Есть разные виды реализма: можно изобразить, например, Пушкина в виде невысокого и невзрачного бронзового человечка, в смешной старомодной длиннополой одежде – ведь в какой-то мере это будет тоже правдой: правдой не слишком-то глубокой, внешней, поверхностной, но все-таки правдой. Так и поступили авторы наших статуй Пушкина, но портретист Орест Кипренский не погнался за этой внешней правдой, а в своем репрезентативном портрете, в меру своих сил и понимания, изобразил Пушкина-поэта. Внешнего сходства при этом оказалось не так много, вернее, так немного, что Пушкин посмеивался:

Себя как в зеркале я вижу,
Но это зеркало мне льстит:
Оно гласит, что не унижу
Пристрастья важных аонид.

Что же изображать? Рефлексы света и тени на поверхности предмета, воздушную атмосферу, его окружающую, – как это умели блестяще делать, например, импрессионисты, – или саму вещность предмета, пребывающую более или менее неизменной в потоке ежемгновенных изменений, – как это пытался делать Сезанн, – или, наконец, сосредоточить свои усилия, всю мощь своих душевных сил – на постижении внутренней сущности изображаемого, как в разных областях духовности творили русские иконописцы XIV века и Рембрандт? Я нарочно обратился к ваянию и живописи, как искусствам более ощутимым, на примере которых легко осязательно, наглядно осознать разные виды и направления реализма. Ибо изображение внутреннего душевного мира не может сопрягаться с таким же реальным изображением материальной оболочки изображаемого – чем-нибудь приходится поступиться, – а уж художническое постижение духовного начала изображаемого «ставит под удар» не только портретное внешнее сходство, но и психологическую характеристику.
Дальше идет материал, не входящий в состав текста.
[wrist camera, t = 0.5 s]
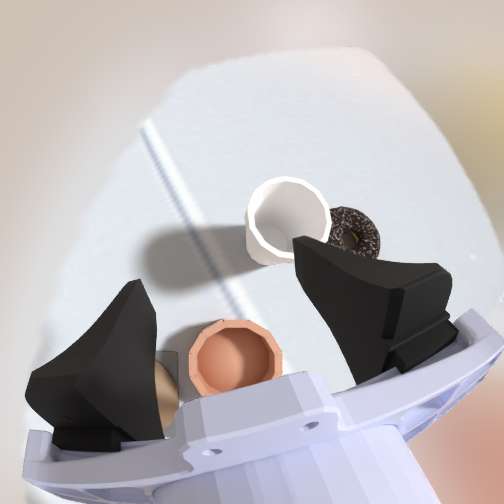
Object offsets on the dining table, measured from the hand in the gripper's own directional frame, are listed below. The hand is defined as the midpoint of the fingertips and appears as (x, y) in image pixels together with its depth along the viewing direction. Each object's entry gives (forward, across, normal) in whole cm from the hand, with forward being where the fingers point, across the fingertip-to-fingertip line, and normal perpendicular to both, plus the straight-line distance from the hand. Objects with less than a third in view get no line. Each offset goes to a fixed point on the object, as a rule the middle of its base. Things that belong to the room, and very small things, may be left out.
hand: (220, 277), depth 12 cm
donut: (+25, -20, +16) cm, 36 cm away
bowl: (+15, +2, +24) cm, 29 cm away
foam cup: (+26, -8, +13) cm, 30 cm away
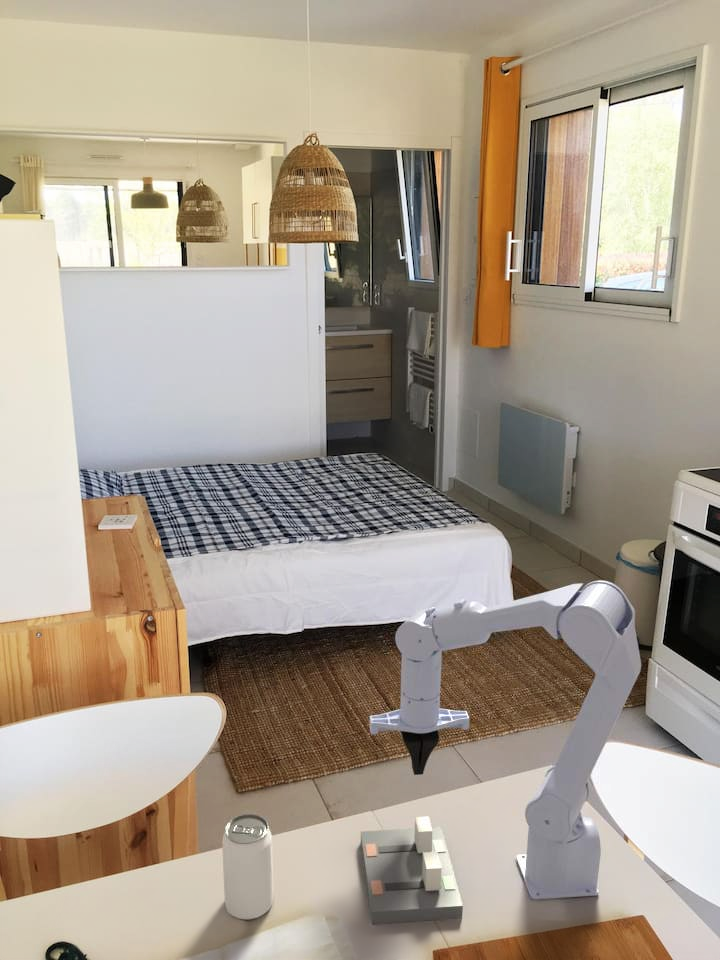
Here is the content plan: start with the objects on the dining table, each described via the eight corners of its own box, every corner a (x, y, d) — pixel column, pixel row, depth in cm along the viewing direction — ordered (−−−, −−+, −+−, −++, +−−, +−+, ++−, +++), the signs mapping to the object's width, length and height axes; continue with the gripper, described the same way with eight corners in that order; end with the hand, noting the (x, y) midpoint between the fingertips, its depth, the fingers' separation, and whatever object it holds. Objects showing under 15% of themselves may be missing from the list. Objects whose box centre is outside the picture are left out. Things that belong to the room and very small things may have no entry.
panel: (440, 838, 123) (441, 826, 122) (462, 918, 108) (462, 905, 108) (360, 842, 121) (360, 830, 121) (371, 924, 107) (371, 911, 106)
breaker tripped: (427, 837, 119) (428, 816, 118) (431, 852, 116) (432, 831, 115) (414, 838, 119) (415, 817, 118) (417, 853, 116) (418, 831, 115)
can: (265, 925, 107) (262, 849, 103) (217, 917, 108) (214, 841, 104) (279, 888, 113) (277, 815, 109) (234, 881, 114) (231, 808, 111)
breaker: (436, 873, 113) (437, 851, 112) (440, 890, 110) (441, 867, 109) (422, 874, 112) (422, 852, 111) (425, 890, 109) (426, 868, 108)
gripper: (463, 674, 124) (459, 751, 127) (367, 678, 122) (366, 756, 126) (474, 699, 117) (469, 780, 121) (373, 704, 115) (371, 786, 119)
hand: (417, 770), depth 123 cm, fingers closed
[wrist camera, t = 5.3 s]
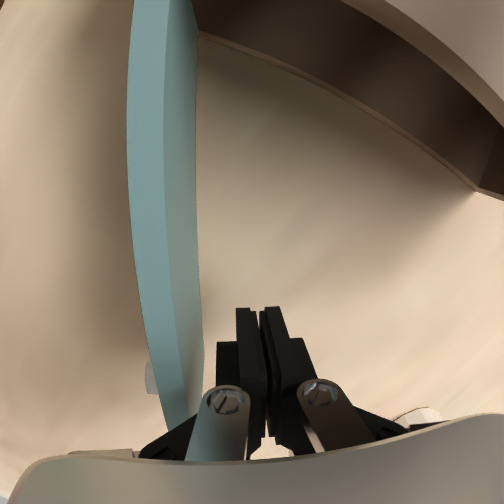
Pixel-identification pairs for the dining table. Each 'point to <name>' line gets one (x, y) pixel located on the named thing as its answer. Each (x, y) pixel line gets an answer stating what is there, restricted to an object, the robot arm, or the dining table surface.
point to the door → (166, 199)
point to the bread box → (390, 66)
Мы – не боги, и всецелая полнота сущего не может быть нам дана ни в восприятии, ни в творческом акте.

Осязаемо-вещная и просторечиво-психологическая муза Ахматовой, ранней Ахматовой «Вечера» и «Четок», уже в середине двадцатых годов начала принимать совсем иной, напряженно-внутренний и возвышенный, скажем, оттенок. Исключительная прозрачность и тонкая психологичность ее стихов стала вытесняться тяжкой поступью иных видений, постижения внутренней сути мира. На смену лиризму и драматизму пришло трагедийное восприятие жизни.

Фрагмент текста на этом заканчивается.